The Streak and Seven Habits

As a baseball fan growing up in Bethesda, Maryland years before the Nationals’ eventual move to Washington D.C., I pulled hard for the Baltimore Orioles. I remember fondly trips to Memorial Stadium with my father, cheering for the Birds and then falling asleep during the rides home on 95 South. At age 11, I watched Cal Ripken play his first game for the O’s in May 1982. No one could have anticipated what happened next.

While Ripken soon transitioned from third base to shortstop, he never stopped playing. On September 6, 1995, Ripken played in his 2,131st consecutive game, surpassing Lou Gehrig’s streak (which had stood for 56 years) and officially becoming baseball’s Iron Man. I watched that game from my living room in St. Louis, and as a 23-year old, I cried tears of joy as he circled the field and acknowledged the fans. I was overwhelmed with pride and in awe of his accomplishment.

Since then, I have always loved streaks. Not so much winning streaks, but streaks that hinge on the daily grind. Ripken was a great player, but he is best known for fighting through the aches, pains, and nagging injuries that arise while playing 162 games in 180 days, and not taking a day off for more than 16 years.

Fast forward to 2017. Inspired by my baseball idol, motivated by my new Fitbit, and amused by some rather zany streaks accomplished by a lifelong friend, I proclaimed on February 1st that I would walk at least 10,000 steps a day for 1,000 consecutive days. To be clear, I was not striving for the extraordinary. Many of us walk this much on many days; my only challenge was to do it every day.
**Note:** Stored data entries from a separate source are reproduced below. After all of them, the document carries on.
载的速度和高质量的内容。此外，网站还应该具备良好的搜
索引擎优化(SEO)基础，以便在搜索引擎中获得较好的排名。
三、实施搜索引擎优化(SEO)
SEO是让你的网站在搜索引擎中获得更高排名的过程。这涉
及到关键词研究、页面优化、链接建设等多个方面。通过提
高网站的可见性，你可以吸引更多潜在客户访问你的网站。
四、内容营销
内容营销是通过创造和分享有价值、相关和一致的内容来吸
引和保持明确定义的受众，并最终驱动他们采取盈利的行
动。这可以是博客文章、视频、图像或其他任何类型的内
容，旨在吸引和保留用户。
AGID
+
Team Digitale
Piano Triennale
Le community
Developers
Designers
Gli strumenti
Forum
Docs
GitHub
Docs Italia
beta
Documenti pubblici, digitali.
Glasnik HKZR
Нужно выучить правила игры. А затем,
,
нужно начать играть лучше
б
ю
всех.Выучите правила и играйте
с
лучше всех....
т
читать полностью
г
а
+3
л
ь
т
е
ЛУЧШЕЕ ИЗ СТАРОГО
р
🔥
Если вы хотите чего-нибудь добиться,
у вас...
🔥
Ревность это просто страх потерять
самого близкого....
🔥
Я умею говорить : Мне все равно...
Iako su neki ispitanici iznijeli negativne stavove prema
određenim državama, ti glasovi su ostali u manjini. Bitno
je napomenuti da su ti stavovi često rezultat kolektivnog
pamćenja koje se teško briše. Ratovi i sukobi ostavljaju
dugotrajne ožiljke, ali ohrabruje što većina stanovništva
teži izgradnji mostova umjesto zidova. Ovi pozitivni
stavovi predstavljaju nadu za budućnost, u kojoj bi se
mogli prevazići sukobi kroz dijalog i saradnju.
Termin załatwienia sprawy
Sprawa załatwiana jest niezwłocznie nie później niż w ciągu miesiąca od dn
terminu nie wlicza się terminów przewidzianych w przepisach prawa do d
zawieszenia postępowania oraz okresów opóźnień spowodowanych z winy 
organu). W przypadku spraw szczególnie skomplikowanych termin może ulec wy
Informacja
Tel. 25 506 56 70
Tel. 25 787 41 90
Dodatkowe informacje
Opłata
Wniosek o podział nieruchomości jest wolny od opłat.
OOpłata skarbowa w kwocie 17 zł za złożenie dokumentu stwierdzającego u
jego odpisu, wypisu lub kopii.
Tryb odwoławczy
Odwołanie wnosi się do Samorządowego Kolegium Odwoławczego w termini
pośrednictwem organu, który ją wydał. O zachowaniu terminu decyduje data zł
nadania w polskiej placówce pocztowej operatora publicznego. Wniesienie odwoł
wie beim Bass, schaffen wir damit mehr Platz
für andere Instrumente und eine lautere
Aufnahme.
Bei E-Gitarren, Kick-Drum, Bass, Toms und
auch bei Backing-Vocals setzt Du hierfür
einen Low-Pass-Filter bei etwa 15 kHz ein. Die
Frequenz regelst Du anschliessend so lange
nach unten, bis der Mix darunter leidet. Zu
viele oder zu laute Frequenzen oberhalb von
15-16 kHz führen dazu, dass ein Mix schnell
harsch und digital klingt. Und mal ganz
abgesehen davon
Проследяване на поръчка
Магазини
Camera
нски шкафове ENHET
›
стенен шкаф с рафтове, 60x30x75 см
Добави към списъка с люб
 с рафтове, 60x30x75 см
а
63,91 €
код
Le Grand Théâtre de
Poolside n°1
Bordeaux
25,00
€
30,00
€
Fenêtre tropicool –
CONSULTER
A few weeks ago (October 28, to be exact), I completed the streak. While there were a few nervous moments – a kidney stone and a nasty bout of food poisoning top the list – I was lucky to avoid any serious issues, and I just kept walking.

What I failed to anticipate in February 2017 is that adhering to this streak would fundamentally change my habits in profound ways. I became less sedentary, walking in between morning handshakes, intentionally parking far from stores, taking stairs instead of the elevator, and leaving my office more during the day. I also became more helpful, as I came to see walking the dog, grocery shopping, and even basic household chores as opportunities to get steps. A shift in mindset accompanied my new habits. Even this morning, as I frantically scoured the house in search of my daughter’s gym bag, my mood stayed relatively light as I thought about my increasing step count.
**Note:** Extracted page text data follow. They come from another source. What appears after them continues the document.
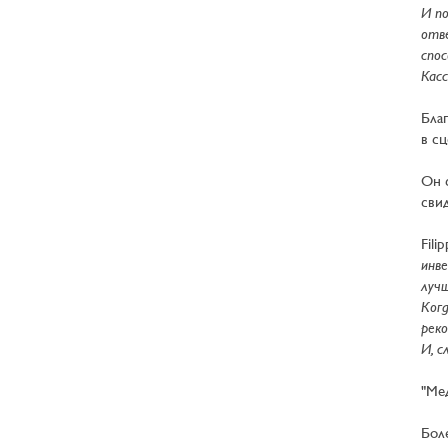
И по
отве
спос
Кас
Благ
в с
Он 
сви
Fili
инве
лучш
Когд
реко
И, с
"Мед
Бол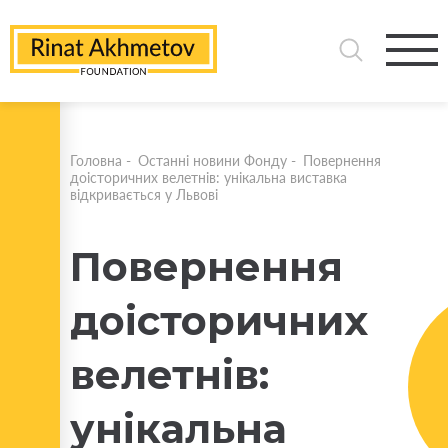
Головна
-
Останні новини Фонду
-
Повернення
доісторичних велетнів: унікальна виставка
відкривається у Львові
Повернення
доісторичних
велетнів:
унікальна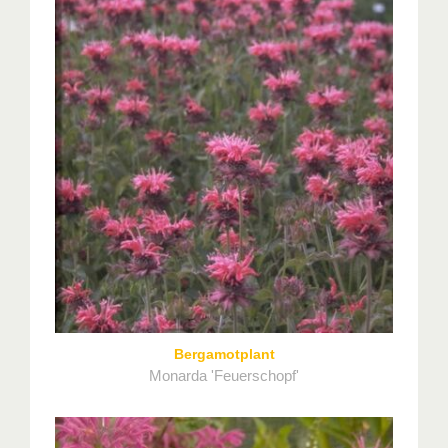
Bergamotplant
Monarda 'Feuerschopf'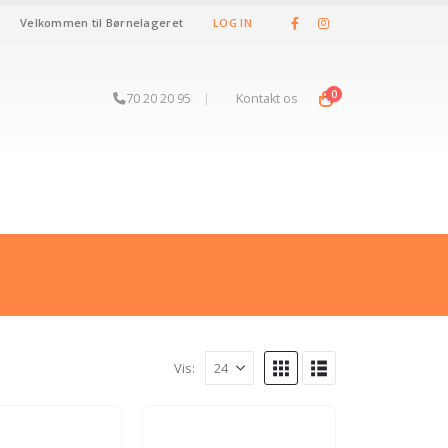
Velkommen til Børnelageret
LOG IN
0
70 20 20 95
|
Kontakt os
Vis: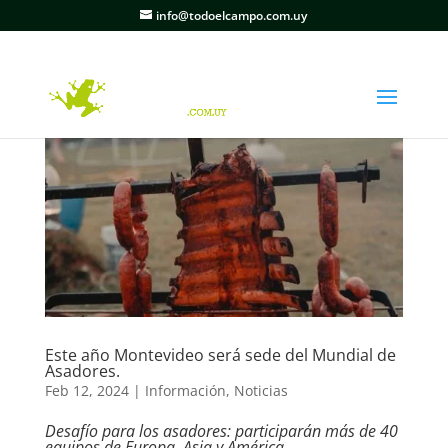
info@todoelcampo.com.uy
Este año Montevideo será sede del Mundial de
Asadores.
Feb 12, 2024
|
Información
,
Noticias
Desafío para los asadores: participarán más de 40
equipos de Europa, Asia y América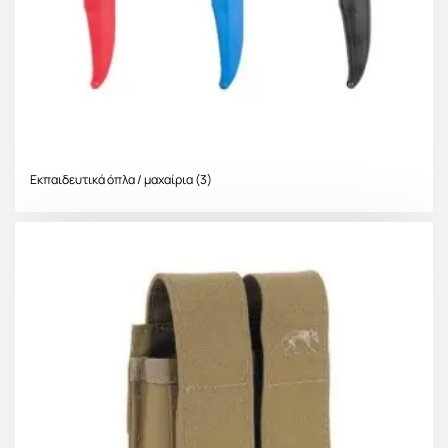
Εκπαιδευτικά όπλα / μαχαίρια
(3)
These thousand days afforded me a much greater respect for the power of habits, behaviors which grow stronger and more automatic over time. Psychologists explain that habits create neurological cravings – my wife would agree that I have become a compulsive walker – as our brains link reward pathways to these repeated behaviors. We certainly try to instill habits at home (brushing teeth, eating healthy, expressing gratitude) and at school (living the core values, reading, staying organized), and this can best be achieved when teachers and parents work together.
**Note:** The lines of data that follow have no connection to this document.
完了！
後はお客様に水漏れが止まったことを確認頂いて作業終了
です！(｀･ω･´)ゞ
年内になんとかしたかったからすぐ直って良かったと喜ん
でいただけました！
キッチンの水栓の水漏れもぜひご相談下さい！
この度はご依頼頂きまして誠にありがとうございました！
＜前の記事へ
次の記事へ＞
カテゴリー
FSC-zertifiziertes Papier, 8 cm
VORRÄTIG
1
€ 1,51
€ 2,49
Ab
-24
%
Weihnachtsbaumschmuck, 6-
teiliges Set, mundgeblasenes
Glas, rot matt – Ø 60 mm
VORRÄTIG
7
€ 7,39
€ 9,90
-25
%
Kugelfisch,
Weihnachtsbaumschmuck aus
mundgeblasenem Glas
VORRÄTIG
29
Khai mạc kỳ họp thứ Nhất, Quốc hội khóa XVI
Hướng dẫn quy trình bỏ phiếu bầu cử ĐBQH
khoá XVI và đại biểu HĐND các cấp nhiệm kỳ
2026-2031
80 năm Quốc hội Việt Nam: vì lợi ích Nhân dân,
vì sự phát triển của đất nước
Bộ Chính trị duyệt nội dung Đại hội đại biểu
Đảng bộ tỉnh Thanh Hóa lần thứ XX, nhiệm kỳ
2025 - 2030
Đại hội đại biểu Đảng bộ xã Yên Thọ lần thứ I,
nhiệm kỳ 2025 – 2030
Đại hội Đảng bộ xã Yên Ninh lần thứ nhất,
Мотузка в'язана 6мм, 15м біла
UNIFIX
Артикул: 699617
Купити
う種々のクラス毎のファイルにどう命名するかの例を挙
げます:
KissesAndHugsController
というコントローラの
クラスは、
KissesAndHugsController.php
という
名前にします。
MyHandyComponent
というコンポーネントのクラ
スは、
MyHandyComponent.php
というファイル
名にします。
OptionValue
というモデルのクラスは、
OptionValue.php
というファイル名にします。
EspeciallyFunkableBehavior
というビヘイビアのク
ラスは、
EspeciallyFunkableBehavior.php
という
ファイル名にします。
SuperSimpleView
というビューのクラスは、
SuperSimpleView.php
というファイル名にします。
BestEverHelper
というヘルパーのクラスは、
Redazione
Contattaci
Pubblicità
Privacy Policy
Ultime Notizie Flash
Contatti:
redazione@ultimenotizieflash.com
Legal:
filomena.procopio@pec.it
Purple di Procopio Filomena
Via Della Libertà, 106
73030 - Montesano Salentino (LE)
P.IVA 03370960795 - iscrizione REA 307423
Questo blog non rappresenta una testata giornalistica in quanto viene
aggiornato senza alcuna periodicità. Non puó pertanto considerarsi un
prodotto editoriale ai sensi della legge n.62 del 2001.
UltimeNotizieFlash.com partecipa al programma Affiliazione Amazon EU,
As a final note, I’ll share that I even re-read The 7 Habits of Highly Effective Teens by Sean Covey. While these habits are less quantifiable, they are certainly worthy of our consideration. For those who don’t plan to read the 245-page book, here’s a quick summary:

  • Be Proactive. This begins with, yet ultimately goes far beyond, taking initiative. Being proactive means accepting responsibility for our actions, making choices based on principles, and becoming agents of change.
  • Begin with the end in mind. Years ago, having learned that I had proposed to his daughter, my future father-in-law asked me about my 15-year plan. I suppose he wanted me to work on Habit #2.
  • Put first things first. Moving from procrastinator to prioritizer requires that we devote more time to the “important but not urgent” quadrant of our lives.
  • Think win-win. People with this mindset think in terms of “we” and not “me.” Founded in mutual respect, it makes conflict resolution possible and leads to powerful collaboration.
  • Seek first to understand, then to be understood. “Doing good” often involves asking a question and then listening intently to the entire answer.
  • Synergize. Avoid cliques. Celebrate differences. Reach out to others.
  • Sharpen the saw. Adults should pay particular attention to this final habit. As we balance work with raising children, it’s important for us to carve out time for personal renewal.

My niece recently suggested that I shoot for 10,000 consecutive days. I’ll be back in touch in 2044.